Time slips by. She cries frequently now, usually after she screams at him. Please. I can’t do this on my own. Please help me. He tries, he honestly does, but memory is a slippery thing for him. Yesterday, he was still trapped in the desert with sand for breakfast. Tomorrow, he’ll still be there. The dishes continue to pile in the sink, untouched. She doesn’t know if she’s grateful that he got a job or not. It keeps him away from the house and away from her. She can’t tell if it’s a good or bad thing. Please. I can’t do this on my own.

His eyes tell his mind that her waist is growing, rounding out like the sandy dunes he so often sighted. He watches and helpless, is impartial. The guns will mow her down. Get down, get down. For godssake get down. Sometimes in disbelief, he’ll touch her stomach and this hurts her more than his distance. Please. He backs away again, her words lost but not lost enough to find him. She circles the date in red on the calendar. She knows he’ll forget otherwise. Be there, she begs. You must be there, she commands. Yes. I will. She eyes him warily and can do nothing.

The time has come and sweat beads her weary face. It mingles with her tears and she is grateful that they are mistaken for physical pain. Her heart breaking, she wails and pushes and pushes. It is so. hard. Where. is he. that bastard. Bastard. You said- you said – her vision goes white.

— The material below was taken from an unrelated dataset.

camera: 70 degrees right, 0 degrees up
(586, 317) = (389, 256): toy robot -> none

She wants him out. The first day she comes home from the hospital she searches for him. I want you out. The words are poised on her tongue, ready to be tipped, ready to break what is already broken. She waits for him but her exhausted body sends her to bed. She kisses her sleeping boy, touching his face, still in awe that this is hers, her baby, so beautiful. Carefully, she places him in the crib she bought herself from the thrift store, strokes his hair one last time and sleeps.

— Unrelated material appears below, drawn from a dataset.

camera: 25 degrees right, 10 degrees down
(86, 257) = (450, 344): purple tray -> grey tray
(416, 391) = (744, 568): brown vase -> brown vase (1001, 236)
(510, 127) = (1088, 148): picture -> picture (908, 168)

An hour. The door opens as he lets himself in. He’s gotten the angry messages on his cell phone, he knows what awaits him. He stands in front of the door to their makeshift nursery and hesitates. Silence muffles the house. Slowly, he opens the door and steps in. Standing over his son, he breathes in the his unfamiliar clean scent. Watches him sleep.

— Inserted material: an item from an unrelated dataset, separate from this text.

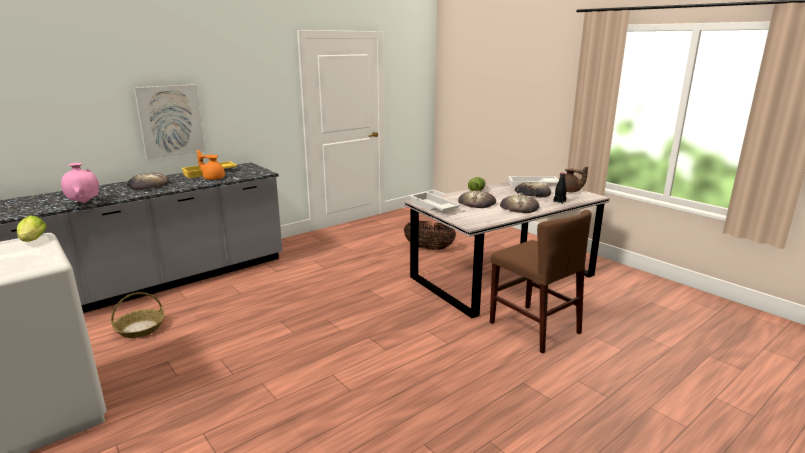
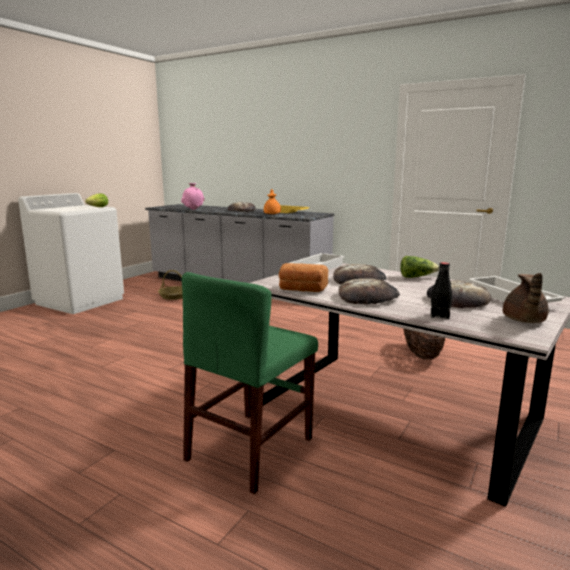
camera: 70 degrees right, 5 degrees down
(170, 121) = (279, 167): picture -> none
(495, 218) = (302, 290): none -> bread
(534, 327) = (250, 449): brown chair -> green chair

A thousand thousand dead that day. A thousand thousand wrongs committed.

Even in the dark, his son is red faced.

Red seeps under his fingernails as he holds the injured, the dying – hurts and dies with them. He failed in his protection.

A soft gurgle escapes the child. Contented, he shifts and continues sleeping.

The gun hot in his hands, the bullet – not mine, not mine – already shredding, destroying. Oh, innocence lost.

A baby –

A child, a child –

Trembling, he reaches out and touches his son. His son. Oh, innocence.

He cries, the past and the future heavy in his lids. The warmth of hope has a red face.